* [AIM OF THE EXERCISE]:
The answer must be an exact copy of the lines from the one holding "X133250000Y-79750000D03*" through the final line of the entries, and nothing else.

* [RECORDS FOR THIS EXERCISE]:
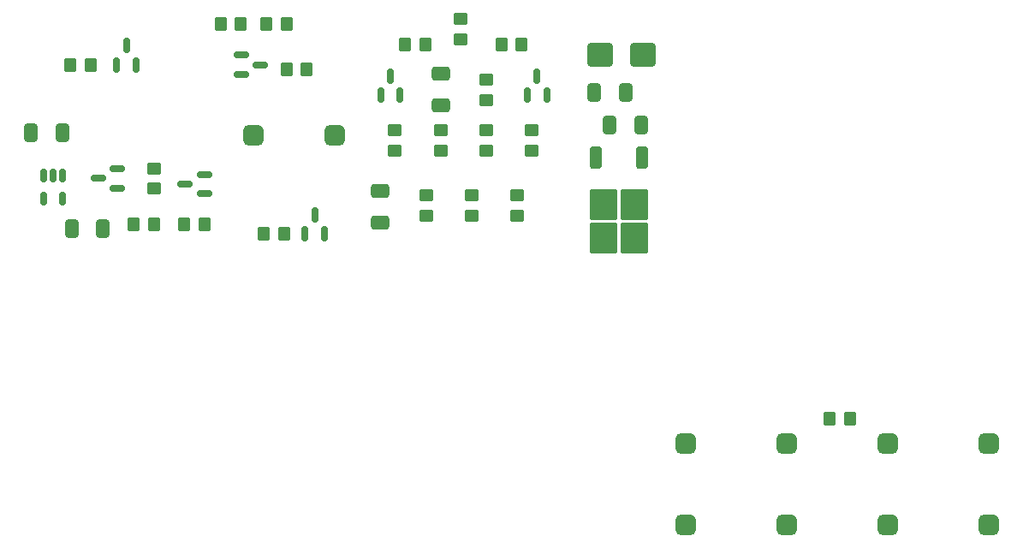
<source format=gtp>
%TF.GenerationSoftware,KiCad,Pcbnew,7.0.1*%
%TF.CreationDate,2023-04-21T09:18:26-07:00*%
%TF.ProjectId,lipo_drainer_schematic,6c69706f-5f64-4726-9169-6e65725f7363,rev?*%
%TF.SameCoordinates,Original*%
%TF.FileFunction,Paste,Top*%
%TF.FilePolarity,Positive*%
%FSLAX46Y46*%
G04 Gerber Fmt 4.6, Leading zero omitted, Abs format (unit mm)*
G04 Created by KiCad (PCBNEW 7.0.1) date 2023-04-21 09:18:26*
%MOMM*%
%LPD*%
G01*
G04 APERTURE LIST*
G04 Aperture macros list*
%AMRoundRect*
0 Rectangle with rounded corners*
0 $1 Rounding radius*
0 $2 $3 $4 $5 $6 $7 $8 $9 X,Y pos of 4 corners*
0 Add a 4 corners polygon primitive as box body*
4,1,4,$2,$3,$4,$5,$6,$7,$8,$9,$2,$3,0*
0 Add four circle primitives for the rounded corners*
1,1,$1+$1,$2,$3*
1,1,$1+$1,$4,$5*
1,1,$1+$1,$6,$7*
1,1,$1+$1,$8,$9*
0 Add four rect primitives between the rounded corners*
20,1,$1+$1,$2,$3,$4,$5,0*
20,1,$1+$1,$4,$5,$6,$7,0*
20,1,$1+$1,$6,$7,$8,$9,0*
20,1,$1+$1,$8,$9,$2,$3,0*%
G04 Aperture macros list end*
%ADD10RoundRect,0.250000X0.412500X0.650000X-0.412500X0.650000X-0.412500X-0.650000X0.412500X-0.650000X0*%
%ADD11RoundRect,0.250000X-0.450000X0.350000X-0.450000X-0.350000X0.450000X-0.350000X0.450000X0.350000X0*%
%ADD12RoundRect,0.150000X-0.150000X0.512500X-0.150000X-0.512500X0.150000X-0.512500X0.150000X0.512500X0*%
%ADD13RoundRect,0.150000X0.587500X0.150000X-0.587500X0.150000X-0.587500X-0.150000X0.587500X-0.150000X0*%
%ADD14RoundRect,0.500000X-0.500000X-0.500000X0.500000X-0.500000X0.500000X0.500000X-0.500000X0.500000X0*%
%ADD15RoundRect,0.250000X-0.650000X0.412500X-0.650000X-0.412500X0.650000X-0.412500X0.650000X0.412500X0*%
%ADD16RoundRect,0.250000X0.450000X-0.350000X0.450000X0.350000X-0.450000X0.350000X-0.450000X-0.350000X0*%
%ADD17RoundRect,0.500000X0.500000X-0.500000X0.500000X0.500000X-0.500000X0.500000X-0.500000X-0.500000X0*%
%ADD18RoundRect,0.250000X0.350000X0.450000X-0.350000X0.450000X-0.350000X-0.450000X0.350000X-0.450000X0*%
%ADD19RoundRect,0.250000X-0.412500X-0.650000X0.412500X-0.650000X0.412500X0.650000X-0.412500X0.650000X0*%
%ADD20RoundRect,0.500000X0.500000X0.500000X-0.500000X0.500000X-0.500000X-0.500000X0.500000X-0.500000X0*%
%ADD21RoundRect,0.250000X0.650000X-0.412500X0.650000X0.412500X-0.650000X0.412500X-0.650000X-0.412500X0*%
%ADD22RoundRect,0.250000X-0.350000X-0.450000X0.350000X-0.450000X0.350000X0.450000X-0.350000X0.450000X0*%
%ADD23RoundRect,0.250000X-0.350000X0.850000X-0.350000X-0.850000X0.350000X-0.850000X0.350000X0.850000X0*%
%ADD24RoundRect,0.250000X-1.125000X1.275000X-1.125000X-1.275000X1.125000X-1.275000X1.125000X1.275000X0*%
%ADD25RoundRect,0.250000X-1.000000X-0.900000X1.000000X-0.900000X1.000000X0.900000X-1.000000X0.900000X0*%
%ADD26RoundRect,0.150000X0.150000X-0.587500X0.150000X0.587500X-0.150000X0.587500X-0.150000X-0.587500X0*%
%ADD27RoundRect,0.150000X-0.587500X-0.150000X0.587500X-0.150000X0.587500X0.150000X-0.587500X0.150000X0*%
G04 APERTURE END LIST*
D10*
%TO.C,C1*%
X93875000Y-89000000D03*
X90750000Y-89000000D03*
%TD*%
D11*
%TO.C,R9*%
X138800000Y-95200000D03*
X138800000Y-97200000D03*
%TD*%
D12*
%TO.C,U3*%
X93875000Y-93225000D03*
X92925000Y-93225000D03*
X91975000Y-93225000D03*
X91975000Y-95500000D03*
X93875000Y-95500000D03*
%TD*%
D13*
%TO.C,Q1*%
X107875000Y-95000000D03*
X107875000Y-93100000D03*
X106000000Y-94050000D03*
%TD*%
D14*
%TO.C,SW1*%
X165500000Y-127750000D03*
X165500000Y-119750000D03*
%TD*%
D15*
%TO.C,C4*%
X131250000Y-83125000D03*
X131250000Y-86250000D03*
%TD*%
D16*
%TO.C,R25*%
X135750000Y-85750000D03*
X135750000Y-83750000D03*
%TD*%
D11*
%TO.C,R18*%
X140250000Y-88750000D03*
X140250000Y-90750000D03*
%TD*%
D17*
%TO.C,SW4*%
X120750000Y-89250000D03*
X112750000Y-89250000D03*
%TD*%
D18*
%TO.C,R7*%
X115750000Y-99000000D03*
X113750000Y-99000000D03*
%TD*%
D16*
%TO.C,R10*%
X134300000Y-97200000D03*
X134300000Y-95200000D03*
%TD*%
D19*
%TO.C,C2*%
X94750000Y-98500000D03*
X97875000Y-98500000D03*
%TD*%
D20*
%TO.C,SW5*%
X155500000Y-119750000D03*
X155500000Y-127750000D03*
%TD*%
D21*
%TO.C,C3*%
X125300000Y-97825000D03*
X125300000Y-94700000D03*
%TD*%
D13*
%TO.C,Q2*%
X99312500Y-94450000D03*
X99312500Y-92550000D03*
X97437500Y-93500000D03*
%TD*%
D20*
%TO.C,SW2*%
X175500000Y-119750000D03*
X175500000Y-127750000D03*
%TD*%
D10*
%TO.C,C6*%
X151125000Y-88200000D03*
X148000000Y-88200000D03*
%TD*%
D22*
%TO.C,R8*%
X109500000Y-78250000D03*
X111500000Y-78250000D03*
%TD*%
D11*
%TO.C,R16*%
X133250000Y-77750000D03*
X133250000Y-79750000D03*
%TD*%
D22*
%TO.C,R17*%
X127750000Y-80250000D03*
X129750000Y-80250000D03*
%TD*%
D11*
%TO.C,R14*%
X131250000Y-88750000D03*
X131250000Y-90750000D03*
%TD*%
D18*
%TO.C,R21*%
X96625000Y-82250000D03*
X94625000Y-82250000D03*
%TD*%
D23*
%TO.C,U1*%
X151205000Y-91425000D03*
D24*
X150450000Y-96050000D03*
X147400000Y-96050000D03*
X150450000Y-99400000D03*
X147400000Y-99400000D03*
D23*
X146645000Y-91425000D03*
%TD*%
D11*
%TO.C,R2*%
X102875000Y-92500000D03*
X102875000Y-94500000D03*
%TD*%
D16*
%TO.C,R15*%
X126750000Y-90750000D03*
X126750000Y-88750000D03*
%TD*%
D22*
%TO.C,R26*%
X169750000Y-117250000D03*
X171750000Y-117250000D03*
%TD*%
D18*
%TO.C,R1*%
X107875000Y-98000000D03*
X105875000Y-98000000D03*
%TD*%
D16*
%TO.C,R19*%
X135750000Y-90750000D03*
X135750000Y-88750000D03*
%TD*%
D22*
%TO.C,R3*%
X100875000Y-98000000D03*
X102875000Y-98000000D03*
%TD*%
D25*
%TO.C,D1*%
X147000000Y-81250000D03*
X151300000Y-81250000D03*
%TD*%
D26*
%TO.C,U4*%
X117850000Y-99000000D03*
X119750000Y-99000000D03*
X118800000Y-97125000D03*
%TD*%
D27*
%TO.C,Q5*%
X111562500Y-81300000D03*
X111562500Y-83200000D03*
X113437500Y-82250000D03*
%TD*%
D26*
%TO.C,Q9*%
X139850000Y-85250000D03*
X141750000Y-85250000D03*
X140800000Y-83375000D03*
%TD*%
D20*
%TO.C,SW3*%
X185500000Y-119750000D03*
X185500000Y-127750000D03*
%TD*%
D26*
%TO.C,Q6*%
X125350000Y-85250000D03*
X127250000Y-85250000D03*
X126300000Y-83375000D03*
%TD*%
%TO.C,U5*%
X99225000Y-82250000D03*
X101125000Y-82250000D03*
X100175000Y-80375000D03*
%TD*%
D18*
%TO.C,R12*%
X116000000Y-78250000D03*
X114000000Y-78250000D03*
%TD*%
%TO.C,R20*%
X139250000Y-80250000D03*
X137250000Y-80250000D03*
%TD*%
D11*
%TO.C,R11*%
X129800000Y-95200000D03*
X129800000Y-97200000D03*
%TD*%
D22*
%TO.C,R13*%
X116000000Y-82750000D03*
X118000000Y-82750000D03*
%TD*%
D19*
%TO.C,C5*%
X146475000Y-85000000D03*
X149600000Y-85000000D03*
%TD*%
M02*

</source>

* [EXERCISE RESULT]:
X133250000Y-79750000D03*
%TD*%
D22*
%TO.C,R17*%
X127750000Y-80250000D03*
X129750000Y-80250000D03*
%TD*%
D11*
%TO.C,R14*%
X131250000Y-88750000D03*
X131250000Y-90750000D03*
%TD*%
D18*
%TO.C,R21*%
X96625000Y-82250000D03*
X94625000Y-82250000D03*
%TD*%
D23*
%TO.C,U1*%
X151205000Y-91425000D03*
D24*
X150450000Y-96050000D03*
X147400000Y-96050000D03*
X150450000Y-99400000D03*
X147400000Y-99400000D03*
D23*
X146645000Y-91425000D03*
%TD*%
D11*
%TO.C,R2*%
X102875000Y-92500000D03*
X102875000Y-94500000D03*
%TD*%
D16*
%TO.C,R15*%
X126750000Y-90750000D03*
X126750000Y-88750000D03*
%TD*%
D22*
%TO.C,R26*%
X169750000Y-117250000D03*
X171750000Y-117250000D03*
%TD*%
D18*
%TO.C,R1*%
X107875000Y-98000000D03*
X105875000Y-98000000D03*
%TD*%
D16*
%TO.C,R19*%
X135750000Y-90750000D03*
X135750000Y-88750000D03*
%TD*%
D22*
%TO.C,R3*%
X100875000Y-98000000D03*
X102875000Y-98000000D03*
%TD*%
D25*
%TO.C,D1*%
X147000000Y-81250000D03*
X151300000Y-81250000D03*
%TD*%
D26*
%TO.C,U4*%
X117850000Y-99000000D03*
X119750000Y-99000000D03*
X118800000Y-97125000D03*
%TD*%
D27*
%TO.C,Q5*%
X111562500Y-81300000D03*
X111562500Y-83200000D03*
X113437500Y-82250000D03*
%TD*%
D26*
%TO.C,Q9*%
X139850000Y-85250000D03*
X141750000Y-85250000D03*
X140800000Y-83375000D03*
%TD*%
D20*
%TO.C,SW3*%
X185500000Y-119750000D03*
X185500000Y-127750000D03*
%TD*%
D26*
%TO.C,Q6*%
X125350000Y-85250000D03*
X127250000Y-85250000D03*
X126300000Y-83375000D03*
%TD*%
%TO.C,U5*%
X99225000Y-82250000D03*
X101125000Y-82250000D03*
X100175000Y-80375000D03*
%TD*%
D18*
%TO.C,R12*%
X116000000Y-78250000D03*
X114000000Y-78250000D03*
%TD*%
%TO.C,R20*%
X139250000Y-80250000D03*
X137250000Y-80250000D03*
%TD*%
D11*
%TO.C,R11*%
X129800000Y-95200000D03*
X129800000Y-97200000D03*
%TD*%
D22*
%TO.C,R13*%
X116000000Y-82750000D03*
X118000000Y-82750000D03*
%TD*%
D19*
%TO.C,C5*%
X146475000Y-85000000D03*
X149600000Y-85000000D03*
%TD*%
M02*

</source>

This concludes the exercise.